Problem
Using the listing below, report all lines holding the word "hatten".

The data
******************************

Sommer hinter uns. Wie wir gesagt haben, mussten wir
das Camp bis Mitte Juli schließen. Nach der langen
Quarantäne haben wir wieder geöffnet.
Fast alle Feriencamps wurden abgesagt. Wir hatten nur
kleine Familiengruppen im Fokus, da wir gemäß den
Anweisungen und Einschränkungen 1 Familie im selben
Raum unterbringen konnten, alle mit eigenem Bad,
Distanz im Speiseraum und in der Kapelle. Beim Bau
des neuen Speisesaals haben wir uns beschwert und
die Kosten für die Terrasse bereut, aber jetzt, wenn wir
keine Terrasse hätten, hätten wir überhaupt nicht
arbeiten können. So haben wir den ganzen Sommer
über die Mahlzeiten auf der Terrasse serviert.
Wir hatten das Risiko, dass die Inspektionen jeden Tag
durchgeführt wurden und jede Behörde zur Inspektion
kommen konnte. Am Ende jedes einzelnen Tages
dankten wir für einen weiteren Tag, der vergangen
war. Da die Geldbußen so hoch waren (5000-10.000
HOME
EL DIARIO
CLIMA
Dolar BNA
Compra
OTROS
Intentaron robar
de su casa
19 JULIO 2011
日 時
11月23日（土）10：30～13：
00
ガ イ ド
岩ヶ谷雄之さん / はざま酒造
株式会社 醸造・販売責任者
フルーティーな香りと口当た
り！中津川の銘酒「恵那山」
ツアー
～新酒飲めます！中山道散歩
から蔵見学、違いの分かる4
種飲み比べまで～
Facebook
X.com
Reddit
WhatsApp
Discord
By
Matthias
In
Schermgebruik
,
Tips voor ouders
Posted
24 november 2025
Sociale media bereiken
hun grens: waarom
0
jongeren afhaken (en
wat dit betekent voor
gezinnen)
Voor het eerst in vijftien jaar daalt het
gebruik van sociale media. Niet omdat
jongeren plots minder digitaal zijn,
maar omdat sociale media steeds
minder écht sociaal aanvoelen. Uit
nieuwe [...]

******************************

Answer
Fast alle Feriencamps wurden abgesagt. Wir hatten nur
Wir hatten das Risiko, dass die Inspektionen jeden Tag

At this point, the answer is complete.